Hardware project source files
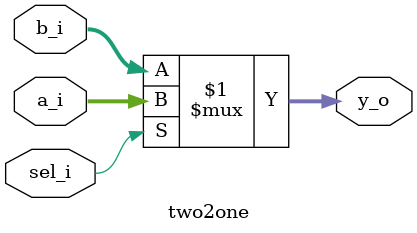
<source format=v>
module two2one(input [7:0] a_i,
               input[7:0]b_i,
			   input sel_i,
			   output [7:0] y_o);

  assign y_o=sel_i?a_i:b_i;
    
endmodule

</source>
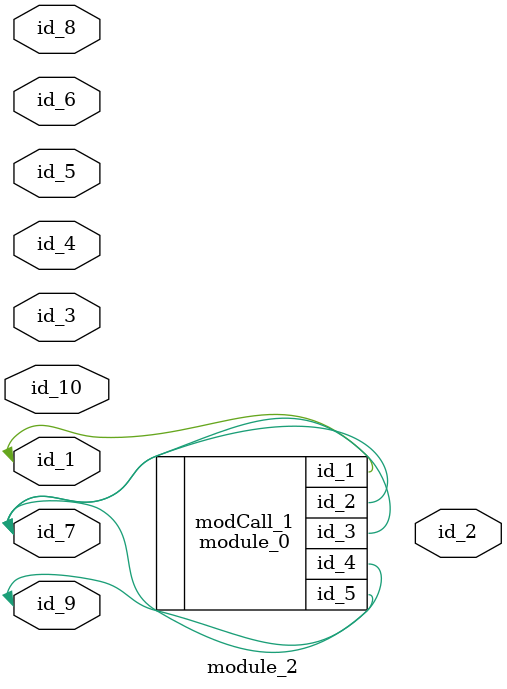
<source format=v>
module module_0 (
    id_1,
    id_2,
    id_3,
    id_4,
    id_5
);
  inout wire id_5;
  inout wire id_4;
  inout wire id_3;
  inout wire id_2;
  inout wire id_1;
  wire id_6;
  wire id_7 = id_7;
  wire id_8;
  assign id_3 = id_1;
endmodule
module module_1 (
    id_1,
    id_2
);
  output wire id_2;
  inout wire id_1;
  wire id_3;
  wire id_4;
  module_0 modCall_1 (
      id_3,
      id_3,
      id_4,
      id_3,
      id_3
  );
endmodule
module module_2 (
    id_1,
    id_2,
    id_3,
    id_4,
    id_5,
    id_6,
    id_7,
    id_8,
    id_9,
    id_10
);
  input wire id_10;
  inout wire id_9;
  input wire id_8;
  inout wire id_7;
  inout wire id_6;
  inout wire id_5;
  inout wire id_4;
  inout wire id_3;
  output wire id_2;
  inout wire id_1;
  wire id_11;
  module_0 modCall_1 (
      id_1,
      id_7,
      id_7,
      id_9,
      id_7
  );
endmodule

</source>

GOAL OF THE EXERCISE: From the first line to the last, repeat the records exactly, leaving out the pictures.

ANSWER BOX:
<source format=v>
module two2one(input [7:0] a_i,
               input[7:0]b_i,
			   input sel_i,
			   output [7:0] y_o);

  assign y_o=sel_i?a_i:b_i;
    
endmodule

</source>
<source format=v>
module module_0 (
    id_1,
    id_2,
    id_3,
    id_4,
    id_5
);
  inout wire id_5;
  inout wire id_4;
  inout wire id_3;
  inout wire id_2;
  inout wire id_1;
  wire id_6;
  wire id_7 = id_7;
  wire id_8;
  assign id_3 = id_1;
endmodule
module module_1 (
    id_1,
    id_2
);
  output wire id_2;
  inout wire id_1;
  wire id_3;
  wire id_4;
  module_0 modCall_1 (
      id_3,
      id_3,
      id_4,
      id_3,
      id_3
  );
endmodule
module module_2 (
    id_1,
    id_2,
    id_3,
    id_4,
    id_5,
    id_6,
    id_7,
    id_8,
    id_9,
    id_10
);
  input wire id_10;
  inout wire id_9;
  input wire id_8;
  inout wire id_7;
  inout wire id_6;
  inout wire id_5;
  inout wire id_4;
  inout wire id_3;
  output wire id_2;
  inout wire id_1;
  wire id_11;
  module_0 modCall_1 (
      id_1,
      id_7,
      id_7,
      id_9,
      id_7
  );
endmodule

</source>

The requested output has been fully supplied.